-------- Source records --------
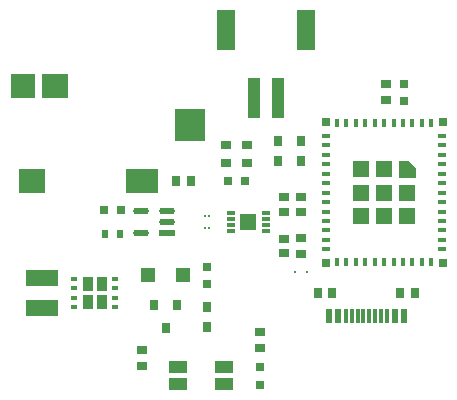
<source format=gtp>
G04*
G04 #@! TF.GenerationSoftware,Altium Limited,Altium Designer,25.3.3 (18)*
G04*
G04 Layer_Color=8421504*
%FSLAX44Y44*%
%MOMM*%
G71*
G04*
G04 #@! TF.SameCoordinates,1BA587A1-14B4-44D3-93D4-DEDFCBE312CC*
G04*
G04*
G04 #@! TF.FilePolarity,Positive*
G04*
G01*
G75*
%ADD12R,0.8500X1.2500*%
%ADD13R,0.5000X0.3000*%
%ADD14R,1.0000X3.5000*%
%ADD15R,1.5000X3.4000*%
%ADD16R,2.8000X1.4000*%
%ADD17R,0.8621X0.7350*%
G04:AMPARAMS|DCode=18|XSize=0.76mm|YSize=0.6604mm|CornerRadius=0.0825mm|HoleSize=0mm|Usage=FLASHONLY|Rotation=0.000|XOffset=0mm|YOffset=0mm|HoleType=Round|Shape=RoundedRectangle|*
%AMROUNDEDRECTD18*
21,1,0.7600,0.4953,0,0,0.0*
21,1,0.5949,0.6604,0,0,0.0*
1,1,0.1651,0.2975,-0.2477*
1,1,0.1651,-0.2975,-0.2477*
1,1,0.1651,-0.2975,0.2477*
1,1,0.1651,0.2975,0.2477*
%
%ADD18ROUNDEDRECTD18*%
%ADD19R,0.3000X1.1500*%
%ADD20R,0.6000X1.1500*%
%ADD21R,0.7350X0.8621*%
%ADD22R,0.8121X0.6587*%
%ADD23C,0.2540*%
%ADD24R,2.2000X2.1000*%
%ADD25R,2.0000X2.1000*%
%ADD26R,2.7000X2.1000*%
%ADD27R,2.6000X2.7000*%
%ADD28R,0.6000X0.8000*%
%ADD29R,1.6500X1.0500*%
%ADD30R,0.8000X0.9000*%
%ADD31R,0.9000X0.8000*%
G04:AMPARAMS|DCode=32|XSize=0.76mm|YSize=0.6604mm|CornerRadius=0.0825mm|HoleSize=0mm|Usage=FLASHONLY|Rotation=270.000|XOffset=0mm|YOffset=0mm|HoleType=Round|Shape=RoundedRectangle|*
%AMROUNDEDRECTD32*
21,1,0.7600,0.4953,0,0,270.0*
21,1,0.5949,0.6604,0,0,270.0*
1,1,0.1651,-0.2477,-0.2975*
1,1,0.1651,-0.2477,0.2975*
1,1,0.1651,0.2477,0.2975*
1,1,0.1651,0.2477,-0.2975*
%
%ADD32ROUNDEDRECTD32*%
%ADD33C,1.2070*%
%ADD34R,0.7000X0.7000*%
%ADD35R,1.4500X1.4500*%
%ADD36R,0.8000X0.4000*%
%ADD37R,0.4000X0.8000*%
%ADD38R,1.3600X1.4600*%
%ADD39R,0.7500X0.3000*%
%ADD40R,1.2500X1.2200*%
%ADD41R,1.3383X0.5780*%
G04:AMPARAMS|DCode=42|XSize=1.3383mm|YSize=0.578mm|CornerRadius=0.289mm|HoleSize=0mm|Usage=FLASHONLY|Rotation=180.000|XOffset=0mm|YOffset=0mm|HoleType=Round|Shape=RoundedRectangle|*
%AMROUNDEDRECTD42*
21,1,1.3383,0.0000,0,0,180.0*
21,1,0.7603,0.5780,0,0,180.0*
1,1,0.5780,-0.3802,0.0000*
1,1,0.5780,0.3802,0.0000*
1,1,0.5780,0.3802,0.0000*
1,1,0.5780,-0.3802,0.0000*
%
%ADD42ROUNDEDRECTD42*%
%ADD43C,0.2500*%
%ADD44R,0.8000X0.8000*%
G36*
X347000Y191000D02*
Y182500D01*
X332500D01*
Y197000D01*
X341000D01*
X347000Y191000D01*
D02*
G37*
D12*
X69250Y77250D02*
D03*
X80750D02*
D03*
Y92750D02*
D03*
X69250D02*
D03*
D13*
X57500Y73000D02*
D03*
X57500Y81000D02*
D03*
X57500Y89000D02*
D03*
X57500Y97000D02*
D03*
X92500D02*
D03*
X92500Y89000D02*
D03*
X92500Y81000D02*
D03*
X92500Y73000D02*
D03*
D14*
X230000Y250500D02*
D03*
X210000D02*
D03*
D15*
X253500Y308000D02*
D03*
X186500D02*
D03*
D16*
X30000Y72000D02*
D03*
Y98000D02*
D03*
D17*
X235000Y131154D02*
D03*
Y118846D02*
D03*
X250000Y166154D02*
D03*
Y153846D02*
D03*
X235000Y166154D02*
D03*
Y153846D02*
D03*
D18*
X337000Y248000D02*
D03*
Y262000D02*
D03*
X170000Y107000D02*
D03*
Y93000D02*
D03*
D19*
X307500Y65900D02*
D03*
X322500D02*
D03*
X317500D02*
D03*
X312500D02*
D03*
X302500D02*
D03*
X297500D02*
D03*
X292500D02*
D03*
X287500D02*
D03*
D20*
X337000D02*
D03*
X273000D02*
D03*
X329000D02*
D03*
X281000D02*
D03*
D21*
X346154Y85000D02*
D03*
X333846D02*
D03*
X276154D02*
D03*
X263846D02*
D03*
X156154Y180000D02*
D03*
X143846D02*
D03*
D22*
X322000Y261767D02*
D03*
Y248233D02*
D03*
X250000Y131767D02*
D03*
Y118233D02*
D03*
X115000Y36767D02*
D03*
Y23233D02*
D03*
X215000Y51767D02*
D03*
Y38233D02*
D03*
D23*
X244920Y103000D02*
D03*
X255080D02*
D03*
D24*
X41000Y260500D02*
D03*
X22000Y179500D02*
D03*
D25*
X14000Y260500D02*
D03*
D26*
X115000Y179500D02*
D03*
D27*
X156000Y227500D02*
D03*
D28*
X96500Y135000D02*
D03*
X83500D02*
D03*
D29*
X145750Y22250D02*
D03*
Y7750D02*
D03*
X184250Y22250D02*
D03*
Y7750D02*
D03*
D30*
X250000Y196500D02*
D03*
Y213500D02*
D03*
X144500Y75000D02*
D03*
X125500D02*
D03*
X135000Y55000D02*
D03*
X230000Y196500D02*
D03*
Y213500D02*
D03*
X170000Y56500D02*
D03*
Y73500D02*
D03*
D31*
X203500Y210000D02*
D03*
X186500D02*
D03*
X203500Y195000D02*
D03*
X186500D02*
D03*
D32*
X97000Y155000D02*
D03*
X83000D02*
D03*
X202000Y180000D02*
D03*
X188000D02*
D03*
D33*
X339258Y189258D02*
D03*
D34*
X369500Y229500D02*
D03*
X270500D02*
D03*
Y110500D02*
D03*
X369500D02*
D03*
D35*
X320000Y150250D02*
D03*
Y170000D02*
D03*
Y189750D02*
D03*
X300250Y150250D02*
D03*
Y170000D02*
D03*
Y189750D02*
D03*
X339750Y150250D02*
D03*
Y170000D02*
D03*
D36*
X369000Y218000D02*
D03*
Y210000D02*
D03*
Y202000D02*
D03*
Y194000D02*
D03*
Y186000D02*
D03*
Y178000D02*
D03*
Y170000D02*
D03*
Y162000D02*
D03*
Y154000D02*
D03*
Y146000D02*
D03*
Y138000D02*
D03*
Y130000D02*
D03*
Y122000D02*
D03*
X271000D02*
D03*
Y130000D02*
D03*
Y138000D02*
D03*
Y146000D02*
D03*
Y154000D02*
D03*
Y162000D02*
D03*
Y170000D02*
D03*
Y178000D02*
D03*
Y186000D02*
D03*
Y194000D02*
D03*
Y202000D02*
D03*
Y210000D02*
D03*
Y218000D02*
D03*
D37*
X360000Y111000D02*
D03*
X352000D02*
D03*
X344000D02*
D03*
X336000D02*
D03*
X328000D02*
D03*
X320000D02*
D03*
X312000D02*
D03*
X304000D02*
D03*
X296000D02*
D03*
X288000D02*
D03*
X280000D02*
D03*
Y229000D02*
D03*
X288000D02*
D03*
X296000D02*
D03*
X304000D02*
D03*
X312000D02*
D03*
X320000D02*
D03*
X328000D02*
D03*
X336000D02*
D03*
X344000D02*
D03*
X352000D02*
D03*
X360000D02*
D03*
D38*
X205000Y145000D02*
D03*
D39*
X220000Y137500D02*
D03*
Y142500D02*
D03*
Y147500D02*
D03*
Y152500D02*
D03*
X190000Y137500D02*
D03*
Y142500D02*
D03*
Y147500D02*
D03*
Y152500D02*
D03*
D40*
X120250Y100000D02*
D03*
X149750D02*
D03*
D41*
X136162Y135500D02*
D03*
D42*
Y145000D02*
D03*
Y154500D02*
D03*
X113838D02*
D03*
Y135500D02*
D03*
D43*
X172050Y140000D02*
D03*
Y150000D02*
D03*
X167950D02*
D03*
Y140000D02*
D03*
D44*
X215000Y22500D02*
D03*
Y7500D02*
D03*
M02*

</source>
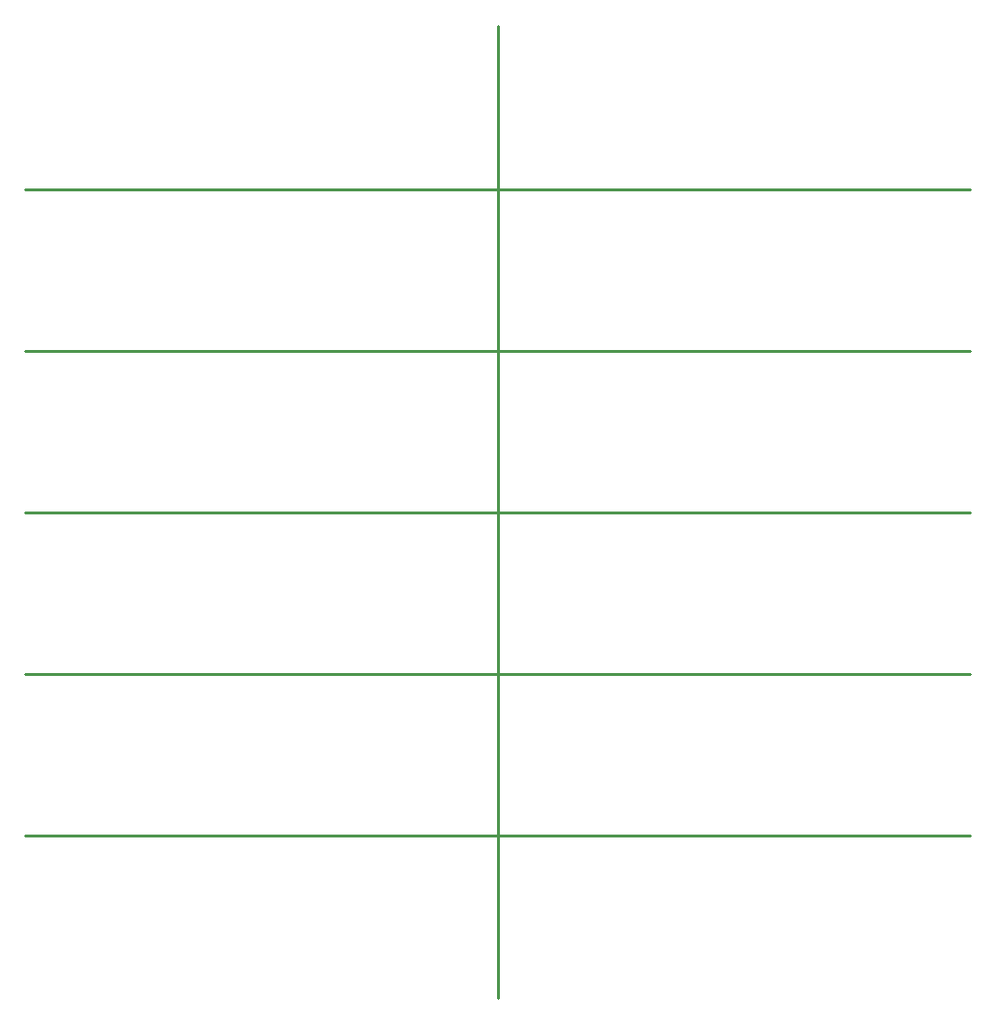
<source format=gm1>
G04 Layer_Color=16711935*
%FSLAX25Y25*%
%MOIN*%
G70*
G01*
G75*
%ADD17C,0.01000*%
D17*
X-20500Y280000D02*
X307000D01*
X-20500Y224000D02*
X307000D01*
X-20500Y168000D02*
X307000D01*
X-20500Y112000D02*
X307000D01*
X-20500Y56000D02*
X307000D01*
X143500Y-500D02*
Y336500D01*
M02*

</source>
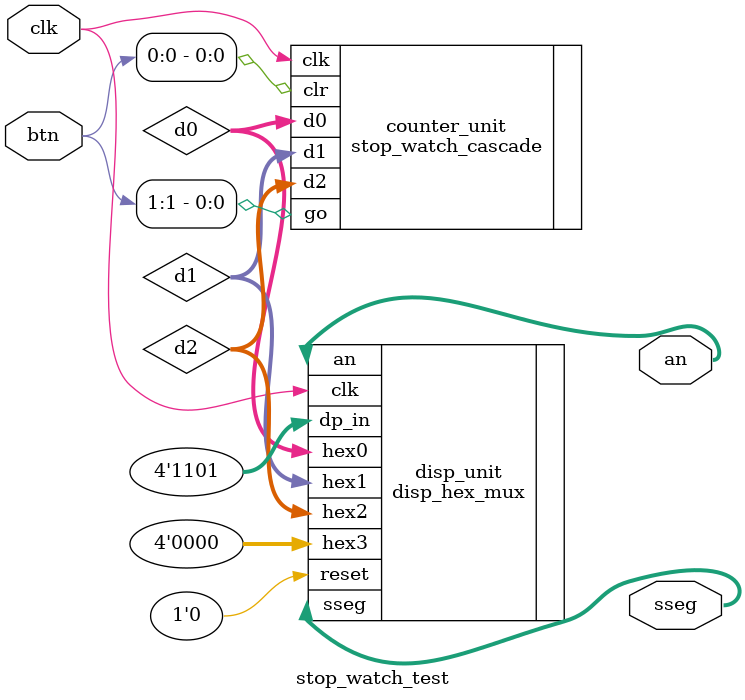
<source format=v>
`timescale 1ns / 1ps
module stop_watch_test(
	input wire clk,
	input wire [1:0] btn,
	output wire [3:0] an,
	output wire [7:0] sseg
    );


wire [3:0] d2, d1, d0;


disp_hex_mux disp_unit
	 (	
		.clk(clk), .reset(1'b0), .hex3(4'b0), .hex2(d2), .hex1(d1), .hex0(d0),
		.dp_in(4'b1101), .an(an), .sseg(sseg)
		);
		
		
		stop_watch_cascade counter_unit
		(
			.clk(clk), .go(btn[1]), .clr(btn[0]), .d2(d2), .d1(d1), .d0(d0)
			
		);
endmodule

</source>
--------
**The task:**
List each line of the entries that holds the string "wire".

**Written answer:**
	input wire clk,
	input wire [1:0] btn,
	output wire [3:0] an,
	output wire [7:0] sseg
wire [3:0] d2, d1, d0;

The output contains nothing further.